Title:Differential Privacy for Network Assortativity

Abstract:The analysis of network assortativity is of great importance for understanding the structural characteristics of and dynamics upon networks. Often, network assortativity is quantified using the assortativity coefficient that is defined based on the Pearson correlation coefficient between vertex degrees. It is well known that a network may contain sensitive information, such as the number of friends of an individual in a social network (which is abstracted as the degree of vertex.). So, the computation of the assortativity coefficient leads to privacy leakage, which increases the urgent need for privacy-preserving protocol. However, there has been no scheme addressing the concern above.

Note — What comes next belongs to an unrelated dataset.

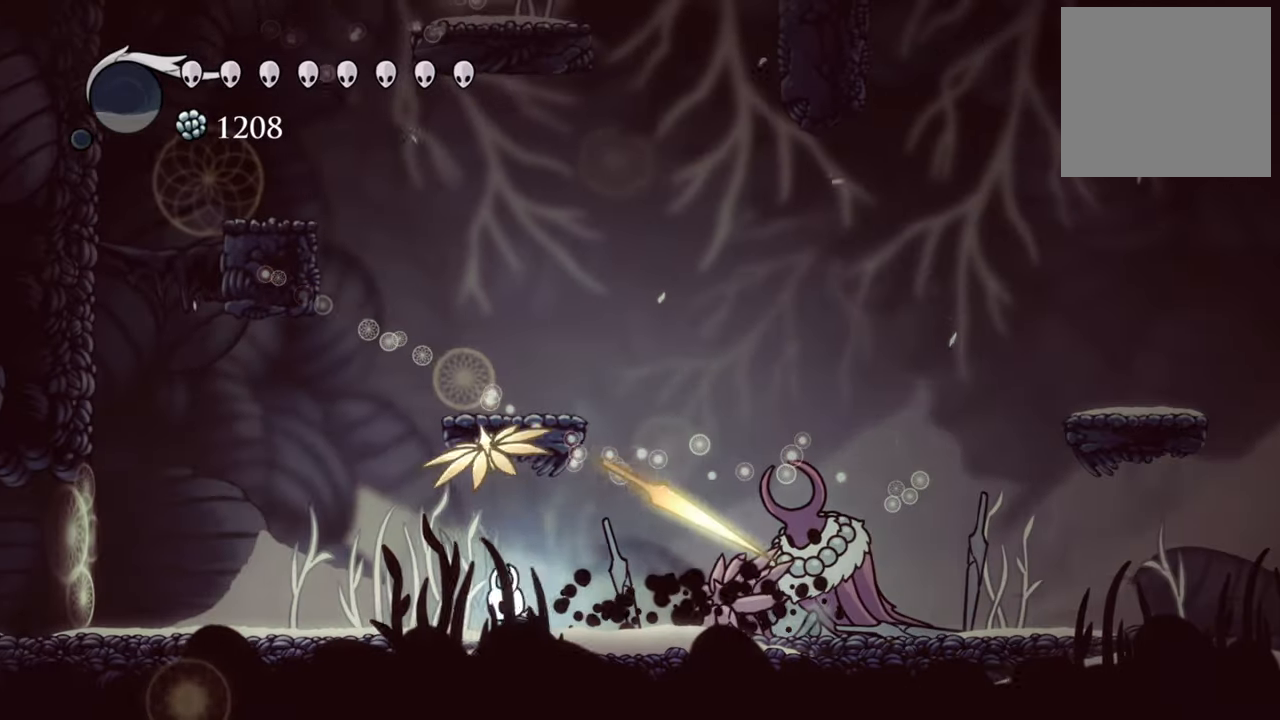
{"buttons": ["A"], "events": [[280, "DPAD_LEFT", "up"], [320, "A", "down"]]}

To bridge this gap, in this work, we are the first to propose approaches based on differential privacy (DP for short). Specifically, we design three DP-based algorithms: $Local_{ru}$, $Shuffle_{ru}$, and $Decentral_{ru}$. The first two algorithms, based on Local DP (LDP) and Shuffle DP respectively, are designed for settings where each individual only knows his/her direct friends. In contrast, the third algorithm, based on Decentralized DP (DDP), targets scenarios where each individual has a broader view, i.e., also knowing his/her friends' friends. Theoretically, we prove that each algorithm enables an unbiased estimation of the assortativity coefficient of the network. We further evaluate the performance of the proposed algorithms using mean squared error (MSE), showing that $Shuffle_{ru}$ achieves the best performance, followed by $Decentral_{ru}$, with $Local_{ru}$ performing the worst. Note that these three algorithms have different assumptions, so each has its applicability scenario. Lastly, we conduct extensive numerical simulations, which demonstrate that the presented approaches are adequate to achieve the estimation of network assortativity under the demand for privacy protection.